(Dataset entries)
• • • • •
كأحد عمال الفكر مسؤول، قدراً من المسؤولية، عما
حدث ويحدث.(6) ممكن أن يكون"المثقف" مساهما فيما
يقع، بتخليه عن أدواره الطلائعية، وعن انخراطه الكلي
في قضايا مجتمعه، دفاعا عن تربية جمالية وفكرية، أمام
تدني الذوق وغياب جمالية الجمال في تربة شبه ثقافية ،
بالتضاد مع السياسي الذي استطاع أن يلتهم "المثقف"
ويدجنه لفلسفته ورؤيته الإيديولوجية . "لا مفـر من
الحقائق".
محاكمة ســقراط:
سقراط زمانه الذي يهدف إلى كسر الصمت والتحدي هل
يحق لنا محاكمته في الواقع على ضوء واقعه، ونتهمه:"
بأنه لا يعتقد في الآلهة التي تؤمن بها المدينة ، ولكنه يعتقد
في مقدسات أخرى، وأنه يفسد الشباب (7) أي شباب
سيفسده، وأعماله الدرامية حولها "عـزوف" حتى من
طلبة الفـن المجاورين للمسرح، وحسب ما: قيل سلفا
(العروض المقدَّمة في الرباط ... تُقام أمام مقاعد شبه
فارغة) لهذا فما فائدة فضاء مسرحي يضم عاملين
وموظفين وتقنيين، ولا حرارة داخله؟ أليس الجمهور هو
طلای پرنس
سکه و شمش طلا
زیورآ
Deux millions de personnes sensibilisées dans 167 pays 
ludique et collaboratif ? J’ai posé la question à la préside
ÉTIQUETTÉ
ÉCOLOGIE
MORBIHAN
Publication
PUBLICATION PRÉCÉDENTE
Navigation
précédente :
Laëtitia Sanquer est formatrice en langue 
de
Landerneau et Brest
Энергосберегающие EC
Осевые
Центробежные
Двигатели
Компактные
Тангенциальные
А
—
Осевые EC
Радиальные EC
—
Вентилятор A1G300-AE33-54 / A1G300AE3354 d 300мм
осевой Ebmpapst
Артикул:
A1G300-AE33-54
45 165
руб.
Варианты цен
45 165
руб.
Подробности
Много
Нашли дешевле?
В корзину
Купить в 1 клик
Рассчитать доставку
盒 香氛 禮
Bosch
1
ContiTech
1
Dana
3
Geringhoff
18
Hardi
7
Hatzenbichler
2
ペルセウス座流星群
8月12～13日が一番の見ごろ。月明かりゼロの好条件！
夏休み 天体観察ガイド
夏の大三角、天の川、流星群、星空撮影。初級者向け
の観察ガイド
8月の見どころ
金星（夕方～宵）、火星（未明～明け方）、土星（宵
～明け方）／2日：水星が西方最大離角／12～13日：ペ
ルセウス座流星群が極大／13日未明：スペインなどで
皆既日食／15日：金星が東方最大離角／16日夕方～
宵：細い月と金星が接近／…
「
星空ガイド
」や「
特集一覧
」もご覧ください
• • • • •
▶ Exercise goal: Going over every line of the entries, tally those containing the string "الذي" and report only the figure.

▶ Written response: 2